* [Exercise]:
The lines below that include the word "Selection" are to be reported.

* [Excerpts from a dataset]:
•••••
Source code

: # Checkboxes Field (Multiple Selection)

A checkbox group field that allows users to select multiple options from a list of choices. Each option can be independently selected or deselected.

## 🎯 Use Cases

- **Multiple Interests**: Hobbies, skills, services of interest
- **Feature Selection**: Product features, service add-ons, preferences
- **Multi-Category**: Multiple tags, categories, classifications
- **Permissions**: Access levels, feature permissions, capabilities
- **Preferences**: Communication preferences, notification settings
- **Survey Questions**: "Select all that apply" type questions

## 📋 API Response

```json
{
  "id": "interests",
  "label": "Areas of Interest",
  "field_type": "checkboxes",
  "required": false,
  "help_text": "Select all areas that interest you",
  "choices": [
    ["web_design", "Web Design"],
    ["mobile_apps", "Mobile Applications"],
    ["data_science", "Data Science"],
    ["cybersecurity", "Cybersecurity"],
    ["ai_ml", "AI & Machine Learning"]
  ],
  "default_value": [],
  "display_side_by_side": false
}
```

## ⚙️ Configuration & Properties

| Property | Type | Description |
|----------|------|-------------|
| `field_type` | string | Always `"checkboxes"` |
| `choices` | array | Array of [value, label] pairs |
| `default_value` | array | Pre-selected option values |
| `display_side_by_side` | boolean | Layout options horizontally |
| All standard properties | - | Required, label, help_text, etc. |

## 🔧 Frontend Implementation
•••••
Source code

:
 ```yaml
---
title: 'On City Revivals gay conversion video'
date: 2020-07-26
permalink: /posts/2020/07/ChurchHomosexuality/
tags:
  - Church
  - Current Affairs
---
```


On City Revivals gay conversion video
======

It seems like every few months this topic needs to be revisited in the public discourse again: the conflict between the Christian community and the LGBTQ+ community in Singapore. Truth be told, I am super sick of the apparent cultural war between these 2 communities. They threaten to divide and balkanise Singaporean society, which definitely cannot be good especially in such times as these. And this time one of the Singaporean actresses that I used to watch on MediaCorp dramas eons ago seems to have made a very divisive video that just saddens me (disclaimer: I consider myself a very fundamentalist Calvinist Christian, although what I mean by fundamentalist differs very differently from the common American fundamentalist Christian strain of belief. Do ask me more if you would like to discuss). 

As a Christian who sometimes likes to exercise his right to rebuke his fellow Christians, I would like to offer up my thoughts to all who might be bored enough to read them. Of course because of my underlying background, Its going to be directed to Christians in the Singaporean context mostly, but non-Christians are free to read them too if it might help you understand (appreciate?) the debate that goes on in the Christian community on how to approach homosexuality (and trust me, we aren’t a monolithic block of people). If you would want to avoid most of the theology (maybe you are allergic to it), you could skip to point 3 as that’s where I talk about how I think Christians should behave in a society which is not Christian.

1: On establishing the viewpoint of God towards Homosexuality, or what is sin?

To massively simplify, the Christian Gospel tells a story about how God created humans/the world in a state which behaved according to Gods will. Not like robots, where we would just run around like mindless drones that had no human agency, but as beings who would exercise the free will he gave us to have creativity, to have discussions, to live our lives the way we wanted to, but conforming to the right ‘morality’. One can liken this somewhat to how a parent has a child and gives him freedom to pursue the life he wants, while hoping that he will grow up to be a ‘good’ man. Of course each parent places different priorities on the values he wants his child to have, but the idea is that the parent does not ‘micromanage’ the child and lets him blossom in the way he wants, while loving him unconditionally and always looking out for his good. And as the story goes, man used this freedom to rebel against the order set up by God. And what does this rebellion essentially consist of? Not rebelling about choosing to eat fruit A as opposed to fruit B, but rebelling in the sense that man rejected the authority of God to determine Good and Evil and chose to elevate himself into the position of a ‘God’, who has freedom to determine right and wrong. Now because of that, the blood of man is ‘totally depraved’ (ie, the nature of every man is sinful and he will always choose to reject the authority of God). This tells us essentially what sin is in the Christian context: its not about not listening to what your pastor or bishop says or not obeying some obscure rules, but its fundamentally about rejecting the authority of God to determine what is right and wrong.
•••••
* [Written response]:
: # Checkboxes Field (Multiple Selection)
- **Feature Selection**: Product features, service add-ons, preferences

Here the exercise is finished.